We had Thin-net aka cheaper net from 1994 to 1998. A 10 M bps shared medium. We moved in 1998 and installed cat5 (not even cat5e) and used initially 10/100 Hubs, then 10/100 switches and now all 100/1000 switches with no change to the cables. The distance possible is just shorter on Cat5 and some of it might be as good as Cat5e.

Wifi was a shared 2 Mbps in 2001. Then 54 Mbps, then Turbo 108 Mbps Some of it can do over 300 Mbps but mostly a SHARED 100 Mbps approx due to all the neighbours with SkyQ and WiFi Printers as well as regular WiFi. Our server, modem, on microwave link, firewall/router, Airpoints x2 and switch is all on UPS, so the wifi goes twice as fast during a power cut.

WiFi 6 as per previous versions has a fantasy headline speed in most of the real world, as has 3G, 4G, 5G with economical numbers of customers.

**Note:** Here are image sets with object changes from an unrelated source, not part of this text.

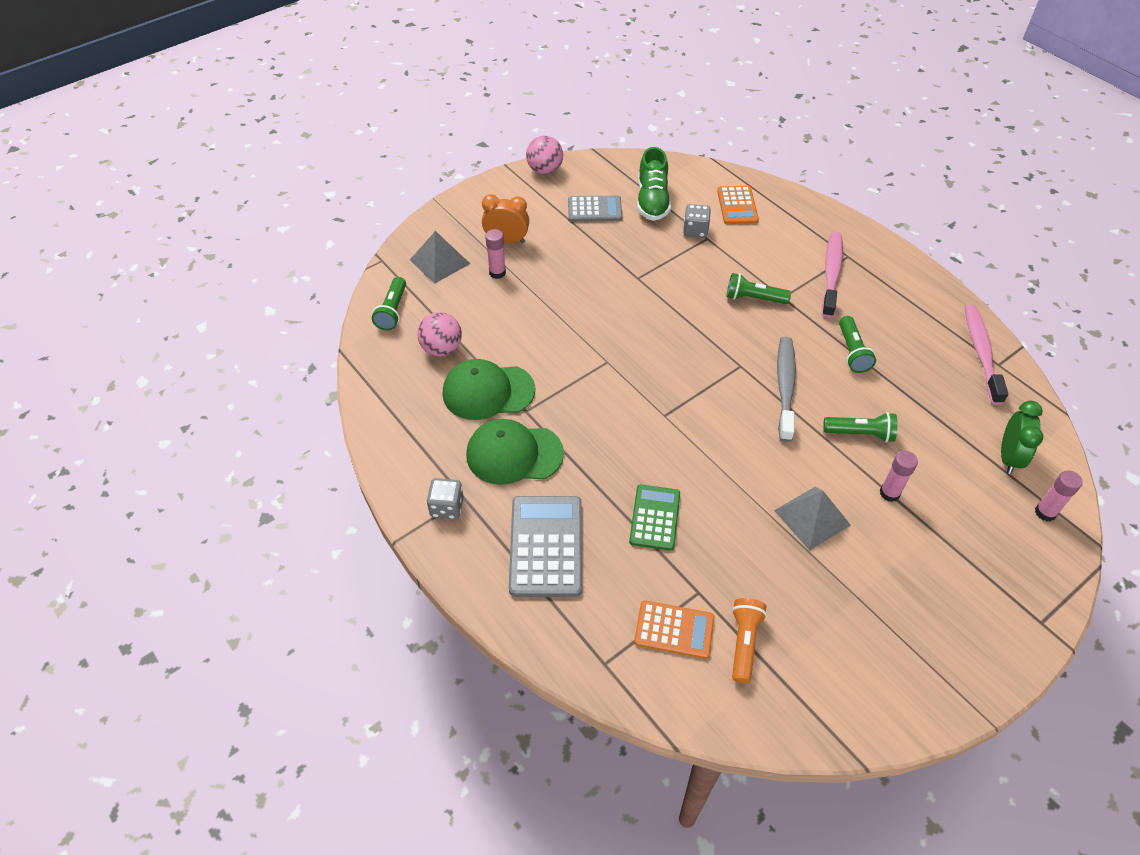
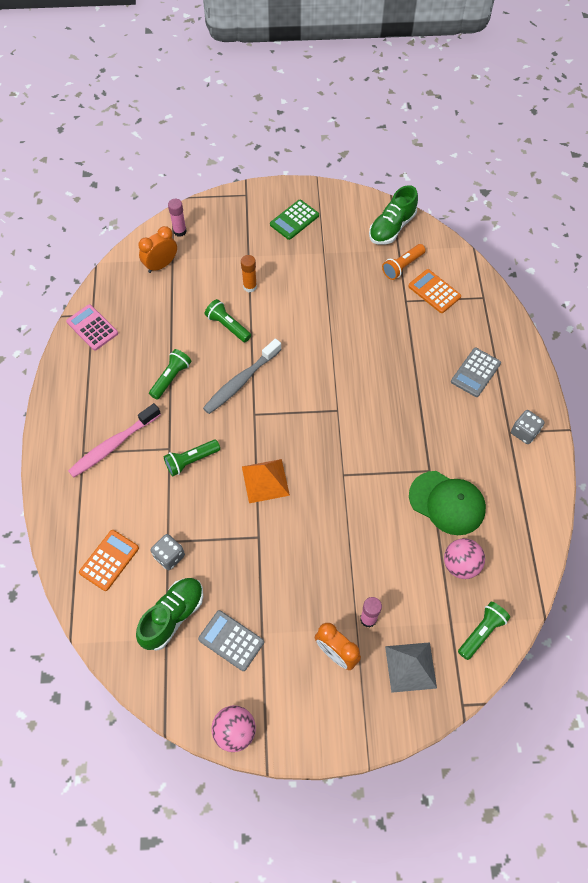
camera: 145 degrees left, 10 degrees up
green cap [466,419,564,485] -> none
grey calculator [509,496,582,597] -> grey calculator [451,348,501,397], size x0.64
green calculator [629,485,680,551] -> green calculator moved to [270,200,319,240]
green flashlight [727,273,791,304] -> green flashlight turned 105 degrees clockwise [164,440,220,476]
grey pyramid [774,487,851,551] -> none
pink glue stick [880,451,918,502] -> orange glue stick [241,255,257,292]
pink toothbrush [965,305,1008,405] -> pink calculator [66,304,118,350]
green clock [1001,401,1043,474] -> orange clock [138,226,177,273]
none -> orange pyramid [242,459,290,503]
none -> green shoe [369,185,418,245]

If you can put mains wire, then you can run LAN cable, Most of the cost in an office might be cable terminations, the patch panels and managed switches. Not the actual cable and install.

Similarly any premises with mains electricity, water and sewage can cheaply have fibre. Promotion of Satellite and Mobile for basic premises internet (and it's not broadband) is due to market distortions and poor national comms regulation.